Although he has been an absolutely reliable employee of FC Bayern for seven years, Kimmich is getting to know the new side of his employer: “I was disappointed and shocked.” The still unvaccinated athlete was seriously accused of being responsible for the “pandemic of the unvaccinated” and thus also for deaths. Kimmich’s friends also blew this horn.

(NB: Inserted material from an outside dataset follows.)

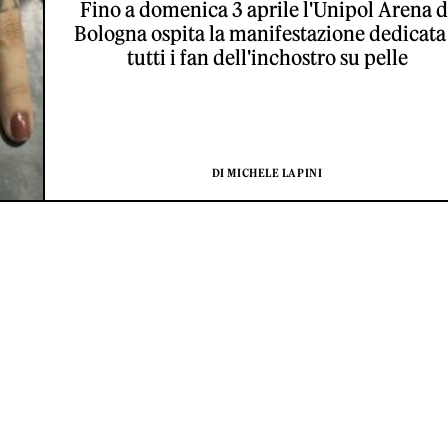
Fino a domenica 3 aprile l'Unipol Arena d
Bologna ospita la manifestazione dedicata
tutti i fan dell'inchostro su pelle
DI MICHELE LAPINI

Greatness and the ability to forgive

In the major TV formats and the relevant media, there was mostly just a lack of understanding for Kimmich’s hesitation. Then a text of mine appeared in the taz that deviated from this: “For over 18 months we have not only been testing ourselves for a virus, we are also testing ourselves for compliance – and, as the saying goes, for solidarity. The individual had better be part of the precautionary collective, otherwise things could get uncomfortable. Even liberal minds are apodictically proclaiming in recent weeks: Shut up and get vaccinated!”

And further: “Those who meet the hygiene standards are well-liked, but those who have problems wrapping themselves in the scratchy cloak of the new normal will experience the concentrated incomprehension of an increasingly implacable majority.”

Joshua Kimmich did not give in, as was judged in certain circles, referred to by the masses as the “conspiracy theorists” scene, he simply decided to lead a somewhat normal life again. The fact that he continues to do so at FC Bayern speaks for his greatness and ability to forgive.

As CDU Health Minister Jens Spahn said at the beginning of Corona: “We will have to forgive each other a lot.”